Shaftsbury salvage business under scrutiny
Posted: 07/08/2012 10:00:37 PM EDT
Monday July 9, 2012

SHAFTSBURY -- A long-standing automotive salvage yard in Shaftsbury will need to secure local approval to continue operating under new state statute.

Environmental permitting of salvage yards (formerly "junkyards") in Vermont changed in 2009, with state law transferring permitting authority from the Agency of Transportation to the Agency of Natural Resources.

New location standards and rules regulating salvage yards were also adopted at that time, and new authority was given to local municipalities in the form of a "Certificate of Approved Location," granted by the local municipality after at least one required public hearing. Without receiving approval from their respective local municipalities, existing salvage yards across the state risk losing certification.

Brownell's Wrecking Service

Previously, local municipalities had no authority over salvage yard certification. The law governs any facility that keeps junk/scrap metal outside or four or more "junk vehicles" for more than 90 days.
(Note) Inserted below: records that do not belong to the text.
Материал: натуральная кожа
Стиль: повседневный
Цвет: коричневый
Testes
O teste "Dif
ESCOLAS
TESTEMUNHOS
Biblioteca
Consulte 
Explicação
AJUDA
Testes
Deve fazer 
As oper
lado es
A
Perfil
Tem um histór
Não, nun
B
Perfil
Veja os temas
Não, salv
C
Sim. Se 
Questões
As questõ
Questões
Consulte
Operating on a five-year certification cycle, Brownell's Auto Wrecking Service at 822 White Creek Road was last re-certified in 2007 under old statute. The decades-old business, operated by father and son Bill and William Brownell Jr., applied to the Shaftsbury Select Board for a certificate of location before their previous certification's expiration June 30, prompting board members to set a date for a site visit and public hearing later this month.

"The discretion appears to be pretty broad," said board Chairman Lon McClintock, speaking to the board during their regular meeting July 2. From discussions with town Attorney Rob Woolmington and John Brabant, an ANR environmental analyst and the sole state inspector for salvage yard compliance, McClintock said the statute requires every salvage yard -- new and pre-existing -- to get location approval initially.
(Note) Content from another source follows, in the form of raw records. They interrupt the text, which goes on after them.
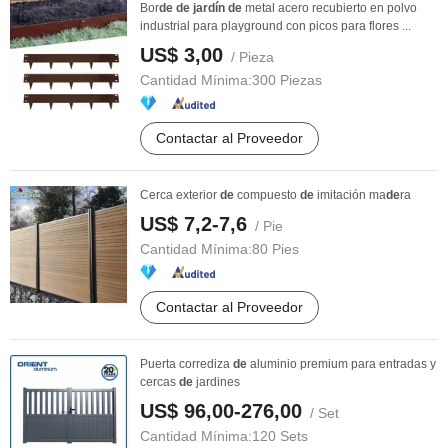
Bor
de
de
jardín
de
metal acero recubierto en polvo
industrial para playground con picos para flores ...
US$ 3,00
/ Pieza
Cantidad Mínima:
300 Piezas
Contactar al Proveedor
Cerca exterior
de
compuesto
de
imitación ma
de
ra
US$ 7,2-7,6
/ Pie
Cantidad Mínima:
80 Pies
Contactar al Proveedor
Puerta corrediza
de
aluminio premium para entradas y
cercas
de
jardines
US$ 96,00-276,00
/ Set
Cantidad Mínima:
120 Sets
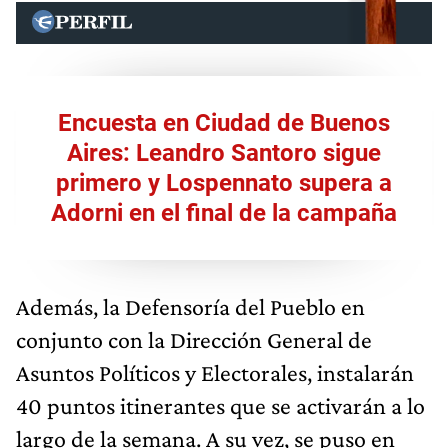
Encuesta en Ciudad de Buenos
Aires: Leandro Santoro sigue
primero y Lospennato supera a
Adorni en el final de la campaña
Además, la Defensoría del Pueblo en
conjunto con la Dirección General de
Asuntos Políticos y Electorales, instalarán
40 puntos itinerantes que se activarán a lo
largo de la semana. A su vez, se puso en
"The first step in this whole recertification process is for the town to take some action," said McClintock, who said the town was not obligated to grant approval. Pre-existing businesses can not be denied based on nonconformity with new setback requirements, but towns can order new conditions or performance standards, like screening from view from public roads.

If a majority of the Select Board can't agree on mitigating performance standards, "then the certification process would come to an end for lack of location approval, and, under the current statute, Brownell's would be required to immediately cease operations," McClintock told board members.

A public hearing was scheduled for Monday, July 23, beginning at 6 p.m. A site visit will take place beforehand, starting at 4:45 p.m.

Board member William Obenauer expressed his concern with the Select Board evaluating the site without clear guidelines. McClintock said the statute appeared "broadly worded" with the idea that towns "should be able to deal with each situation based on its merits."

McClintock said principals like "grandfather clauses" had allowed salvage yards to exist in areas that developed into residential neighborhoods, "and the state, or the municipalities, did not have an effective way to regulate these pre-existing businesses. So the Legislature said, ‘OK, we're going to create a law that basically authorizes the people most impacted -- that is the town -- to determine whether they're going to allow this salvage yard to exist or not.'"

"So the law is trying to draw a bright line between the old days when salvage yards were not regulated, to the present day when there is a set of regulations to regulate and monitor salvage yards," he said.

Phone calls to Brownell's were not returned by press time Sunday.

A November 2009 code inspection at the salvage yard found 27 violations, including an insufficient screening fence and evidence of hazardous materials leaked onto the ground and into nearby streams. In 2010 the Vermont Superior Court levied a penalty and ordered corrective action. An Assurance of Discontinuance was filed in November 2011, closing the court case.